● **Given passage**

====

A lot of you answered Child #2’s misguided appeal last week to help her make the case to skip school on Friday.
A teenager asking to skip school isn’t exactly the same as a fundraiser asking for a donation, but there’s shared qualities between the two.
Also be assured: She was always going to go to school last Friday, you guys. On time. For the entire day. And I was going to make her talk to me about it in that way teenagers hate talking about things. I was going to make her talk until I got this pained response:
Believe it or not, a pipe burst at her school Friday morning, so she came home early. (School administrators are currently investigating everybody from last week’s Comments section who openly conspired to get her out of school).
PRELIMINARY SIDEBAR:
Speaking of…your Comments game is real strong, Substack. Go back and browse some of what you wrote. Below is an A+ comment to whet your whistle:
She didn’t want to go to school because she’s a senior and is already looking ahead to what’s next. I get it. I’m not convinced by it, but I get it.
Speaking of seniors and what’s next, I was invited to American University to speak to graduating English majors this week about career opportunities. I drew up some presentation notes but then had a conflict and couldn’t attend. Below is some of what I likely would have shared about English majors and fundraising.

====

● **Given information**
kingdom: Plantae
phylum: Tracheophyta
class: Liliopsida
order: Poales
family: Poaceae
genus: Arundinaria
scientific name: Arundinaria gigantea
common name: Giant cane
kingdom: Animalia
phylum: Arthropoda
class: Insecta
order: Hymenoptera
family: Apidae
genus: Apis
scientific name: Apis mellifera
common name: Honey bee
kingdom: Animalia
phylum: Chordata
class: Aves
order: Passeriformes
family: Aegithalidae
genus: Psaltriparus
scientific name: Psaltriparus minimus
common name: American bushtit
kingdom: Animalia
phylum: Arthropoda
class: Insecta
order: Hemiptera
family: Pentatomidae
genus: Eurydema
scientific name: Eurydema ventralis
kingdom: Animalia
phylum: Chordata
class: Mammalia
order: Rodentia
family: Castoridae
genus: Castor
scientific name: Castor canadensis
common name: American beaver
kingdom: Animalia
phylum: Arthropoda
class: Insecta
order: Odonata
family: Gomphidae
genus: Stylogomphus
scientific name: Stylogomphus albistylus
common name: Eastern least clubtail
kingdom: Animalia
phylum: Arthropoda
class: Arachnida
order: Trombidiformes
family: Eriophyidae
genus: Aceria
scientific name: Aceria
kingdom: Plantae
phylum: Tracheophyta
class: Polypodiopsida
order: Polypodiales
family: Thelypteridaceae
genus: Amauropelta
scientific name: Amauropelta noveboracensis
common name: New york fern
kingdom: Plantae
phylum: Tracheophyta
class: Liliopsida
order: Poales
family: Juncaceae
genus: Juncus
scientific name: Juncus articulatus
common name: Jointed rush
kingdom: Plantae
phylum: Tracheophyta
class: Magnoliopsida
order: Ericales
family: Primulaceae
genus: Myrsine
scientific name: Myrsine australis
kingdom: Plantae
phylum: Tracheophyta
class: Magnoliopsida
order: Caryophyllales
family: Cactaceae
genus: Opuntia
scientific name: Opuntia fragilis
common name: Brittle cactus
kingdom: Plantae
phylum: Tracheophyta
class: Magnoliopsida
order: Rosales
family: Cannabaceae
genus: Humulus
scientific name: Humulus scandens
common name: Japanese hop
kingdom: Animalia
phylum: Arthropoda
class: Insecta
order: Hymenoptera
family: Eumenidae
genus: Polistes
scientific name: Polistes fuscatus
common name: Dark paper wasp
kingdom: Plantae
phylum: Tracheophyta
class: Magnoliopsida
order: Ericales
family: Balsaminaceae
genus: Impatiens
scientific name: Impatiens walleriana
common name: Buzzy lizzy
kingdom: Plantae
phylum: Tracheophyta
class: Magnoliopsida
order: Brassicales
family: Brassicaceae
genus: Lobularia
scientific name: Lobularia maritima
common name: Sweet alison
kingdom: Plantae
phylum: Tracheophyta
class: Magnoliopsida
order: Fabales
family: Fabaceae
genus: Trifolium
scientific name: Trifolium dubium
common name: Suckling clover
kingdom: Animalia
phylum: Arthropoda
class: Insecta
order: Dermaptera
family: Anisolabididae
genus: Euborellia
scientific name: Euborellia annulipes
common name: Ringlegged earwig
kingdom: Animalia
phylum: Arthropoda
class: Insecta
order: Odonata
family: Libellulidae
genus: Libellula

====

● **Job A**
In the post about Child #2's request to skip school, what happened at her school on Friday morning?
● **Job B**
Pick up the post about Child #2 skipping school where it stops, and write what the author would likely have shared with graduating English majors about fundraising.
The items are unrelated to the post and are separate material.

● **Result A**
A pipe burst at her school, so she came home early.

● **Result B**
I went to AU from 2001 to 2003 and left with a Masters in English. By and large, I have nice memories of my time there. Mainly this one:

SCHOOL SPIRIT SIDEBAR
Hats off to the fundraisers at AU! My friend Dan Luperchio and his Advancement team over there are killing it. Check out this recent piece in the Washington Post about a major gift they just landed. This is on top of the successful completion of their Change Can’t Wait: The Campaign for American University. Nicely done, Eagles!
When I worked in higher education, my students would ask me what they should do after graduation. My response:
You can do anything you want with an English major. You just can’t do it at the last minute.
(If memory serves, most students would ask this about a week before graduating which, I’m sure, made my response wildly unhelpful. But I stand by it.)
Fundraising is a great first job coming out of college for English majors (and as a second career for English teachers). The English major teaches you how to read ambitiously, how to write persuasively, and how to appreciate complicated issues from different perspectives. All things that make for great fundraisers.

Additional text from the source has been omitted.